Article initialement publié le 25 novembre 2021
" Ça fait une dizaine d’années qu’on essaie de régler le problème de la très faible présence des femmes dans nos formations, on n’a pas réussi, regrette Emmanuel Carli, CEO de l’école informatique Epitech. Il faut comprendre le côté systémique de cette problématique, et établir un vrai cadre de travail pour changer les choses ". C’est dans cette optique que cette formation a travaillé avec Ipsos et publié " L’Observatoire sur la féminisation des métiers du numérique ", pour comprendre les causes de ce manque de femmes dans le secteur et mieux adresser le sujet.
Réalisée auprès de 800 lycéens et lycéennes et 400 de leurs parents, tous représentatifs de la population française, cette étude a cherché à comprendre précisément comment les choix d’orientation se construisent dans l’esprit des jeunes, mais aussi la perception qu’en ont leurs aînés. Le rapport part du constat que 37% des lycéennes envisagent de s’orienter vers une école informatique ou une école d’ingénieur, contre 66% de garçons, alors même qu’elles sont 56% à s’intéresser aux secteurs du numérique et de l’informatique.
Le rôle déterminant des parents
Si tous les jeunes s’accordent à dire qu’il faut être bons dans les matières scientifiques pour réussir dans une école d’informatique, un premier problème se pose alors puisque seulement 43% de filles pensent avoir le niveau, contre 78% de garçons, et ce même quand elles ont plus de 14/20 de moyenne dans ces matières. " Les jeunes filles sont plus dures envers elles-mêmes, explique Amandine Lama, directrice de clientèle d’Ipsos engagée dans l’élaboration de cette étude. Elles cultivent le sentiment qu’elles n’ont pas le niveau pour intégrer une école d’informatique ou d’ingénieur ".
" L’étude nous révèle aussi le rôle déterminant des parents sur ces sujets ", poursuit cette experte d'Ipsos. Les parents sont en effet les premières personnes à qui les jeunes font confiance dans leur choix d’orientation (pour 33% d’entre eux). Et c’est là que le bât blesse : 33% des filles seulement sont encouragées par leurs parents à s’orienter vers les métiers du numérique, contre 61% des garçons. Moins exposées à des discours positifs sur les métiers informatiques, elles sont beaucoup plus nombreuses à les considérer comme trop techniques, solitaires ou ennuyeux.

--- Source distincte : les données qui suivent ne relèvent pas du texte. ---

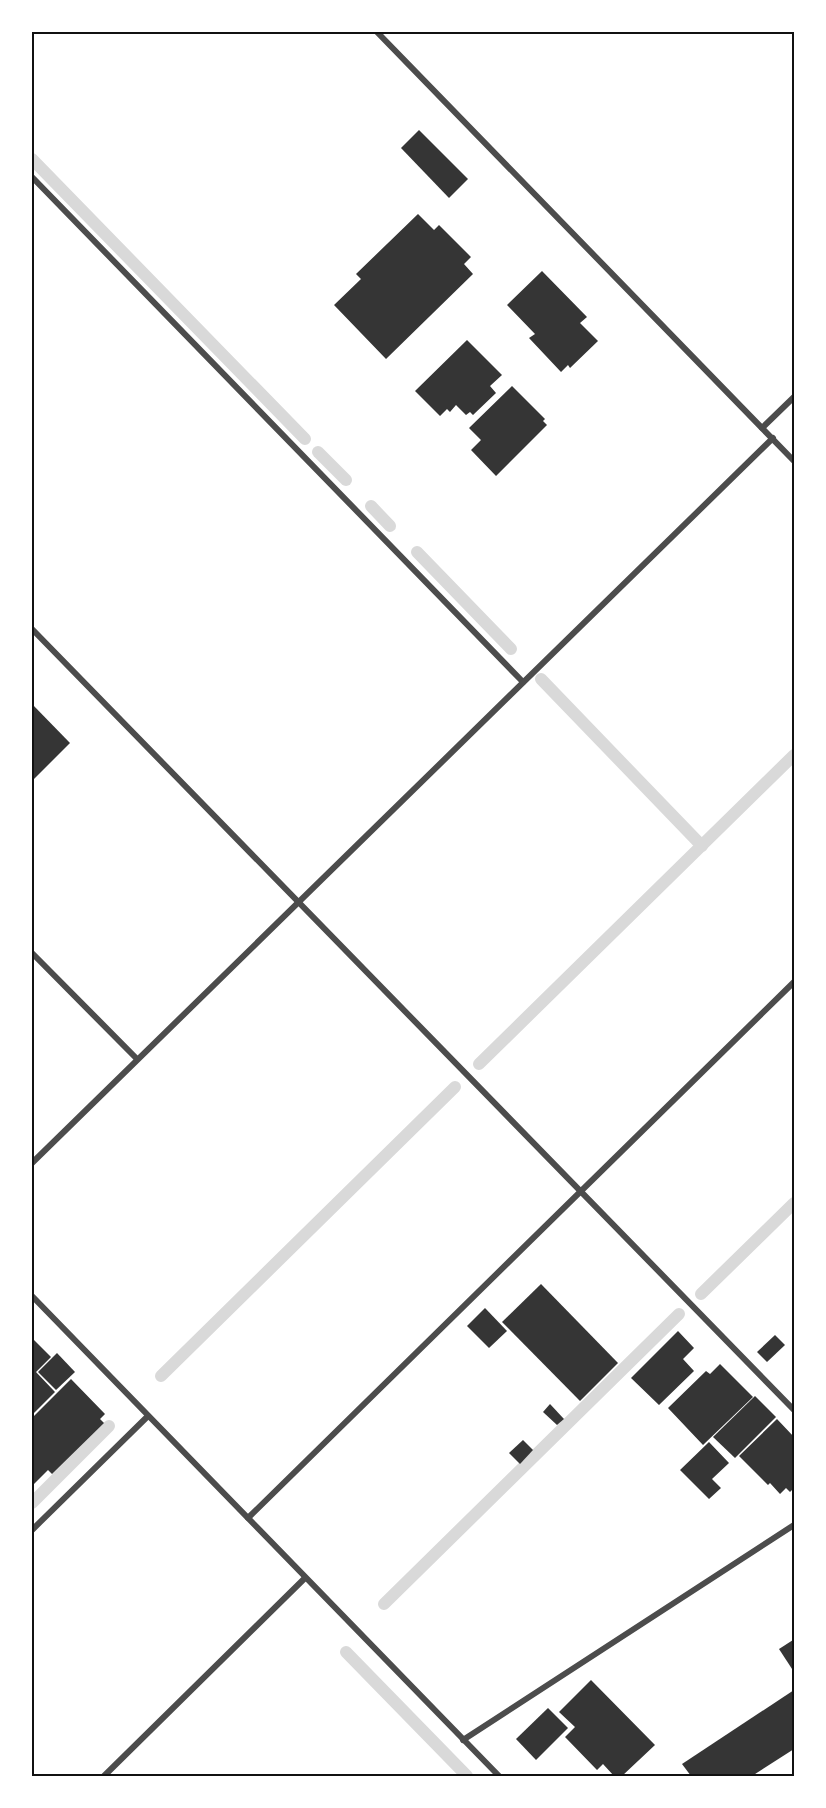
<svg xmlns="http://www.w3.org/2000/svg" width="826" height="1808" font-family="Roboto,sans-serif">
	<rect width="100%" height="100%" fill="#fff"/>
	<g fill="none" stroke-linecap="round" stroke-linejoin="round">
		<g stroke="#d9d9d9" stroke-width="12">
			<path d="M32 159 305 439"/>
			<path d="M318 452 346 480"/>
			<path d="M371 506 390 526"/>
			<path d="M417 552 511 649"/>
			<path d="M541 679 702 846"/>
			<path d="M479 1064 794 755"/>
			<path d="M701 1294 794 1203"/>
			<path d="M161 1376 455 1087"/>
			<path d="M32 1503 109 1426"/>
			<path d="M384 1604 679 1314"/>
			<path d="M346 1652 467 1776"/>
		</g>
	</g>
	<g fill="#353535">
		<path d="M419 130 468 179 449 198 401 148Z"/>
		<path d="M418 214 434 230 439 225 471 257 464 264 473 274 386 359 334 305 361 279 356 274Z"/>
		<path d="M542 271 587 317 580 323 598 341 570 368 568 365 561 372 529 338 535 334 507 305Z"/>
		<path d="M467 340 502 375 490 386 496 393 473 415 470 412 466 415 456 405 450 412 447 409 440 416 415 391Z"/>
		<path d="M512 386 545 419 543 421 547 425 496 476 471 450 481 440 469 428Z"/>
		<path d="M32 704 70 743 32 781Z"/>
		<path d="M541 1284 618 1363 580 1401 502 1322Z"/>
		<path d="M485 1308 507 1331 489 1348 467 1326Z"/>
		<path d="M678 1331 694 1348 683 1359 694 1371 659 1405 631 1378Z"/>
		<path d="M775 1335 785 1345 767 1362 757 1352Z"/>
		<path d="M32 1338 51 1357 36 1372 55 1392 32 1415Z"/>
		<path d="M57 1353 75 1372 56 1390 38 1372Z"/>
		<path d="M720 1364 753 1397 703 1445 668 1408 706 1371 710 1374Z"/>
		<path d="M71 1379 105 1414 100 1419 104 1423 52 1474 48 1470 32 1486V1418Z"/>
		<path d="M755 1396 776 1417 735 1458 713 1437Z"/>
		<path d="M550 1404 564 1419 557 1425 543 1412Z"/>
		<path d="M777 1419 794 1437V1488L790 1492 786 1488 780 1494 770 1483 768 1485 739 1456Z"/>
		<path d="M523 1440 533 1450 520 1464 509 1453Z"/>
		<path d="M709 1442 729 1463 712 1479 721 1488 709 1499 680 1470Z"/>
		<path d="M793 1640 794 1642V1672L779 1649Z"/>
		<path d="M591 1680 655 1745 622 1776H614L603 1764 597 1770 565 1737 575 1727 559 1712Z"/>
		<path d="M794 1690V1749L752 1776H691L682 1764Z"/>
		<path d="M548 1708 568 1728 536 1760 516 1739Z"/>
	</g>
	<g fill="none" stroke-linecap="round" stroke-linejoin="round">
		<g stroke="#4c4c4c" stroke-width="6">
			<path d="M377 32 794 461"/>
			<path d="M32 177 523 682"/>
			<path d="M762 428 794 397"/>
			<path d="M32 629 794 1410"/>
			<path d="M32 953 137 1059"/>
			<path d="M32 1163 773 438"/>
			<path d="M32 1296 499 1776"/>
			<path d="M248 1518 794 982"/>
			<path d="M32 1530 148 1416"/>
			<path d="M463 1740 794 1525"/>
			<path d="M104 1776 305 1578"/>
		</g>
	</g>
	<rect width="826" height="1808" fill="none" stroke="#ffffff" stroke-width="66"/>
	<rect x="33" y="33" width="760" height="1742" fill="none" stroke="#111" stroke-width="2"/>
</svg>
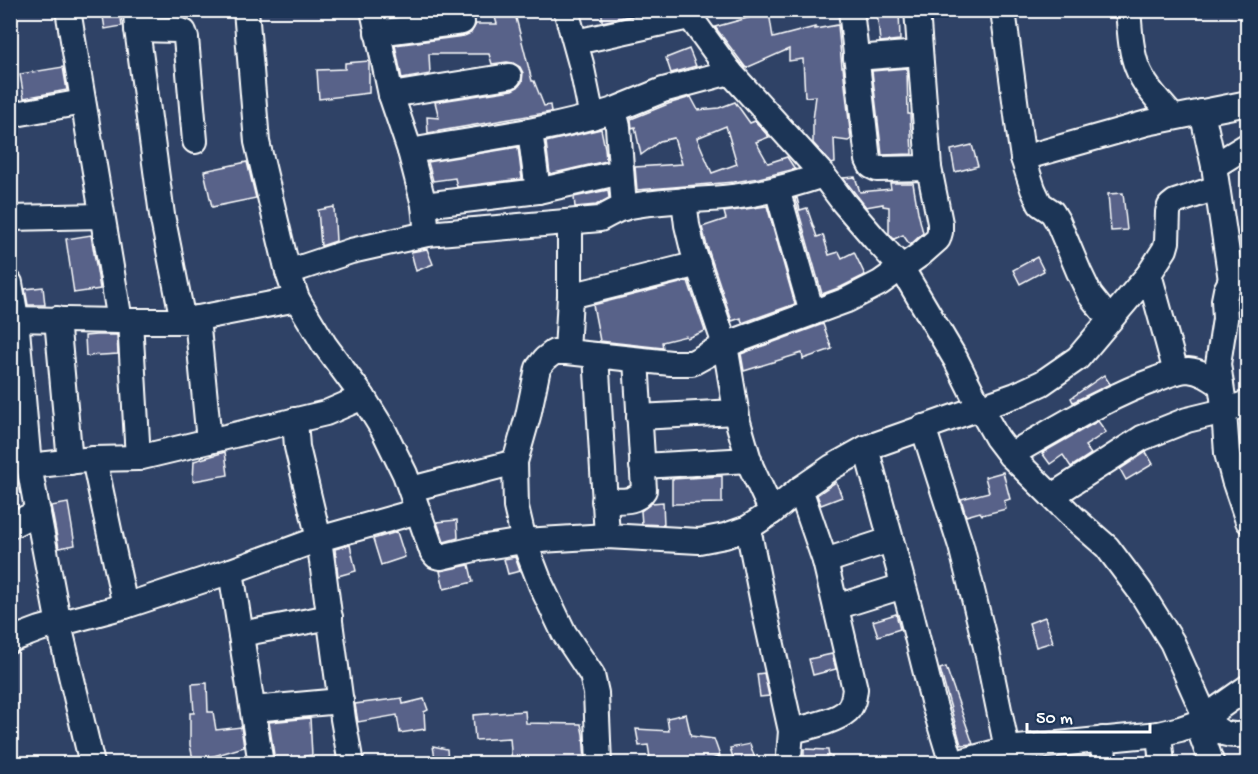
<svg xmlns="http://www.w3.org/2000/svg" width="1258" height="774" font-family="'Gochi Hand',sans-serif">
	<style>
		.building { fill: #596289; stroke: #fff; stroke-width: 1.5; fill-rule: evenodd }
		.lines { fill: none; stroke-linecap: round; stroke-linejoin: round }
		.minor-casing { stroke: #fff; stroke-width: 28 }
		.minor { stroke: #1d3557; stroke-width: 24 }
	</style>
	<rect width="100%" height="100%" fill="#2f4266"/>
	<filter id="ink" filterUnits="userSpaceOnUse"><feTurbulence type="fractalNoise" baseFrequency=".0167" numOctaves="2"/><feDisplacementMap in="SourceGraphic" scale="12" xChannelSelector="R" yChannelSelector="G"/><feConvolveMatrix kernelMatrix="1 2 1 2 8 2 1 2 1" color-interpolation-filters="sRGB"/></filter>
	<g filter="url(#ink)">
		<g class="building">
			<path d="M102 10H120L122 26 105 29Z"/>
			<path d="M493 10H514L532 81H534L544 106 550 105 551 112 428 133 427 117 439 118 435 102 512 90 518 87 522 82 523 73 520 67 513 63 507 62 492 64 489 54H429L430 74 402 79 395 45 464 36 471 33 476 24H497Z"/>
			<path d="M602 10H633V15L602 22Z"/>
			<path d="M877 10H899L900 40 880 42Z"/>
			<path d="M769 12 773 38 815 27V29L838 25 842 67H843L851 139 848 141 834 139 835 163 832 164 813 143V120L816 96 805 97 803 59 789 61V49L746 68 715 27Z"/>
			<path d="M689 49 696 66 671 73 666 58Z"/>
			<path d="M369 61V93L319 99 317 70 345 69V63Z"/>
			<path d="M63 67 67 90 24 98 20 74Z"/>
			<path d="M907 68 908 114H910L912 154 882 155 872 71Z"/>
			<path d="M691 97 698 110 719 108 735 102 750 123 755 121 769 137 756 142 768 163 787 157 795 169 759 178 734 182 637 190 635 167 682 164 674 138 660 141 641 155 635 127 632 128 631 119 668 104ZM726 126 737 164 712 173 697 138Z"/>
			<path d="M601 129 605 148 606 161 550 174 546 142Z"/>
			<path d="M972 145 978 166 955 172 951 150Z"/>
			<path d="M518 147 522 179 457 187 455 178 433 181 428 162Z"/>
			<path d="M247 162 256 198 212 207 204 171Z"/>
			<path d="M855 177 860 192 891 189 890 183H913L918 212 923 233 910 245 903 235 894 239 889 234V207L883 206V204L866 207 843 178Z"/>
			<path d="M608 190 609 198 596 205 575 207 574 197Z"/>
			<path d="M1123 193 1127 230 1111 231 1108 194Z"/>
			<path d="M797 198 800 210 807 208 817 237 823 235 829 255 839 252 842 258 854 252 865 275 841 287 822 294 795 199Z"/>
			<path d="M767 206 795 304 742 323 741 318 732 321 707 246 702 227 726 219 724 212Z"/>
			<path d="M334 207 336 241 321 246 318 210Z"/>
			<path d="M91 235 100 289 74 293 66 239Z"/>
			<path d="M427 249 433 264 416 271 411 252Z"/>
			<path d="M1037 257 1044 271 1020 284 1013 270Z"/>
			<path d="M688 281 705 331 687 338 686 336 662 342 663 348 600 341 593 305Z"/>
			<path d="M43 287 45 305H28L25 289Z"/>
			<path d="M823 324 832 349 803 359 802 353 744 371 741 354Z"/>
			<path d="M96 335H117L118 354 86 356 85 336Z"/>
			<path d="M1104 375 1110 384 1073 402 1071 398Z"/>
			<path d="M1098 421 1106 432 1085 446 1091 454 1071 467 1063 455 1050 464 1042 453Z"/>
			<path d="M225 452 228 475 193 481 194 461Z"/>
			<path d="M1146 452 1153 464 1126 480 1120 469Z"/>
			<path d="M1003 472 1010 499 1004 501 1006 509 982 515 980 512 966 516 961 499 989 492 985 477Z"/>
			<path d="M722 476V503L672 504V479Z"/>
			<path d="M836 482 842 497 821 505 817 495Z"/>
			<path d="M663 502 664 525 642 524 641 511 652 503Z"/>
			<path d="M68 503 75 545 59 548 51 506Z"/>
			<path d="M457 520 458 538 444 542 437 522Z"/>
			<path d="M397 532 405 557 381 565 373 539Z"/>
			<path d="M350 545 356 571 338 576 335 549Z"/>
			<path d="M515 557 520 571 508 574 504 559Z"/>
			<path d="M469 565 473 582 444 589 440 571Z"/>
			<path d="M896 614 900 629 878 636 873 621Z"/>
			<path d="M1045 617 1053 642 1036 647 1029 623Z"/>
			<path d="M832 654 836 669 813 675 809 659Z"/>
			<path d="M946 667 973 744 961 745 940 669Z"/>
			<path d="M764 673 769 696 760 697 757 674Z"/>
			<path d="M207 683 208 712H213L216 730 241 727 244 747 207 758V764H194L190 745V713H194L192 684Z"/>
			<path d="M402 698 403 704 424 699 428 710 424 712 425 729 400 733 397 715 358 722 355 704Z"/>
			<path d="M525 711 526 723 581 724 583 734 585 760 572 764H544V761L512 764 510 738 475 740 473 715Z"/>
			<path d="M686 714 691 736 714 739 720 756 700 764H651L648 745 639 746 636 729 669 731 667 718Z"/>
			<path d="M310 718 312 755 275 761 269 722Z"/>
			<path d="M750 744 757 764H735L730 748Z"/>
			<path d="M433 746 447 749 448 762 435 759Z"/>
			<path d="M804 749 828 750 830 764H804Z"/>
		</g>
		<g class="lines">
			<defs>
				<g id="minor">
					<path d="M68 10 120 321"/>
					<path d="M136 10 137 29 162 215 183 321"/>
					<path d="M246 10 257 142 288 272 297 299 324 344 363 397 384 431 405 474 432 551 436 556 441 557 479 548 524 541 607 536 699 541 725 536 748 528 772 512 800 489 832 467 866 448 1016 395 1042 383 1078 358 1149 274 1165 249 1167 242 1168 212 1170 206 1175 202 1216 188"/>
					<path d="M373 10 391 95 410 151 424 205 427 234"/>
					<path d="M566 10 581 64 592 117"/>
					<path d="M685 10 730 72 823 175 844 203 875 239 901 267 956 360 980 408 997 438 1010 455 1075 519 1107 547 1140 591 1172 642 1205 716C1217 734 1227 737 1248 734"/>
					<path d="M851 10 868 160 871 166 877 169 929 168"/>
					<path d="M1003 10 1020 138 1023 158 1033 189 1040 204 1052 212 1058 222 1079 272 1090 295 1110 320"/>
					<path d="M1128 10C1130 29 1130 49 1137 67 1144 86 1160 102 1173 117"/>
					<path d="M137 29 177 30 184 32 186 38 195 141"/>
					<path d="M377 33 462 22"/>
					<path d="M576 42 689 17"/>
					<path d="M856 58 920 53"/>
					<path d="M391 95 509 76"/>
					<path d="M614 110 663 90 730 72"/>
					<path d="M1202 112 1214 166 1231 280"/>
					<path d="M10 115 83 102"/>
					<path d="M530 131 538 191"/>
					<path d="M410 151C478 139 548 131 614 110L618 127 624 208"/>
					<path d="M1023 158 1147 123 1248 103"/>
					<path d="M1214 166 1248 145"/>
					<path d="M777 189 812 313"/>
					<path d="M684 200 687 225 693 250 725 345 738 422 751 467 772 512"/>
					<path d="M424 205 538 191 621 172"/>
					<path d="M10 218 102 216"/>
					<path d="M570 222V296L567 352 671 363H692L725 345 847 300 880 283 921 254 938 239 940 232V223L929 168 917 10"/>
					<path d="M1248 270 1231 280 1226 290 1224 300 1225 319 1218 364 1223 398 1227 453 1234 480 1248 521"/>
					<path d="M288 272 351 251 427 234 600 219C608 215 617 209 626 207 658 200 691 201 723 198 758 195 791 186 823 175"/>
					<path d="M1149 274 1176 372"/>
					<path d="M10 283 16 318 29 466 59 625 92 764"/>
					<path d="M570 296 698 264"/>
					<path d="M197 318 209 441"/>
					<path d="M10 319 120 321H183L297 299"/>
					<path d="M57 319 70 462"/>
					<path d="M130 321 138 458"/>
					<path d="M567 352H554L545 359 538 368 528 416 515 462 516 507 524 541 541 585 564 633 592 675 596 693 599 764"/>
					<path d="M596 355 607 536"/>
					<path d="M639 417 736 412"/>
					<path d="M295 420 297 447 319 539 343 719 351 764"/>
					<path d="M923 427 961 546 987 651 1007 749"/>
					<path d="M866 448 912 617 934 705 952 764"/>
					<path d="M1010 455C1058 428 1106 397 1157 379 1167 375 1178 370 1188 370 1201 371 1211 378 1221 385"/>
					<path d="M94 459 125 606"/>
					<path d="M29 466 94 459 138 458 326 413 363 397"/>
					<path d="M642 466 749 460"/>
					<path d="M411 489 515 462"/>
					<path d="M1052 496 1142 438 1187 420 1224 411 1248 403"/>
					<path d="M604 501C619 500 636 504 644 490L636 360"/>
					<path d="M10 526 38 512"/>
					<path d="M748 528 766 618 791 731 789 756 790 764"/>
					<path d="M825 561 890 540"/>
					<path d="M231 571 261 764"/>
					<path d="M836 607 903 586"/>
					<path d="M241 634 330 617"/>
					<path d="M10 641 16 638 40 629 125 606 231 571 319 539 418 511"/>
					<path d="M253 709 341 701"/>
					<path d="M1197 723 1212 764"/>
					<path d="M791 731C807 727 835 722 847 711 853 705 854 697 855 689L825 561 800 489"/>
					<path d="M1159 734 1162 764"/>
					<path d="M1103 739 1104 764"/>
					<path d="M952 764 1007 749 1159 734 1180 729 1197 723 1248 687"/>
				</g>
			</defs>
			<use href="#minor" class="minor-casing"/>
			<use href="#minor" class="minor"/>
		</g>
	</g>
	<rect width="1258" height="774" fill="none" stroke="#1d3557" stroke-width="36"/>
	<rect x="18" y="18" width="1222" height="738" fill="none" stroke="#fff" stroke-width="2" filter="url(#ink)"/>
	<path d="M1027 723v9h123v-9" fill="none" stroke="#ffffff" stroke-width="3"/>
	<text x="1036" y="723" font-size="18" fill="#ffffff" stroke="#1d3557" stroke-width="4.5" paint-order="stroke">50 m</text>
</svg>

L’une des raisons de ce manque d’engouement pour orienter sa fille vers cette filière semble résider dans le caractère masculin et potentiellement moins accueillant de cet environnement pour les femmes. En effet, 76% des lycéens considèrent que la profession d’expert informatique est un métier masculin. De la même façon, 87% des parents pensent que les femmes diplômées d’écoles informatiques sont désavantagées par rapport aux hommes, sur les questions de salaire, d’évolution ou d’embauche.
Reproduction des inégalités
" Les parents ont également tendance à projeter des attentes différentes dans le choix de métier de leurs enfants, ce qui n’encourage pas les filles à se tourner vers certains secteurs, alors même que les critères de sélection sont aujourd’hui sensiblement les mêmes pour les filles et les garçons ", précise Amandine Lama. En effet, si filles et garçons placent tous aujourd’hui la rémunération, les conditions de travail et la sécurité de l’emploi au haut de leurs critères de choix, les parents de filles mettent en deuxième position la possibilité de concilier vie privée et professionnelle, alors que ce critère n’arrive qu’en cinquième place pour les parents de garçons.
" Les parents ne creusent pas dans les mêmes directions d’orientation pour les filles et les garçons, observe la directrice de clientèle d’Ipsos. Cela contribue à une reproduction des inégalités en termes d’image et de répartition des rôles, ce n’est pas ce qui permettra le plus de changement social ". Convaincu, Emmanuel Carli, père de deux filles, conclut : " S’il y a des actions à mener du côté des écoles, des lycées et des centres de formations, il faut aussi que les parents se saisissent du sujet. Ce secteur représente de si belles opportunités… Il faut contribuer à l’empowerment de ses filles, en leur disant et leur répétant qu’elles peuvent y aller ".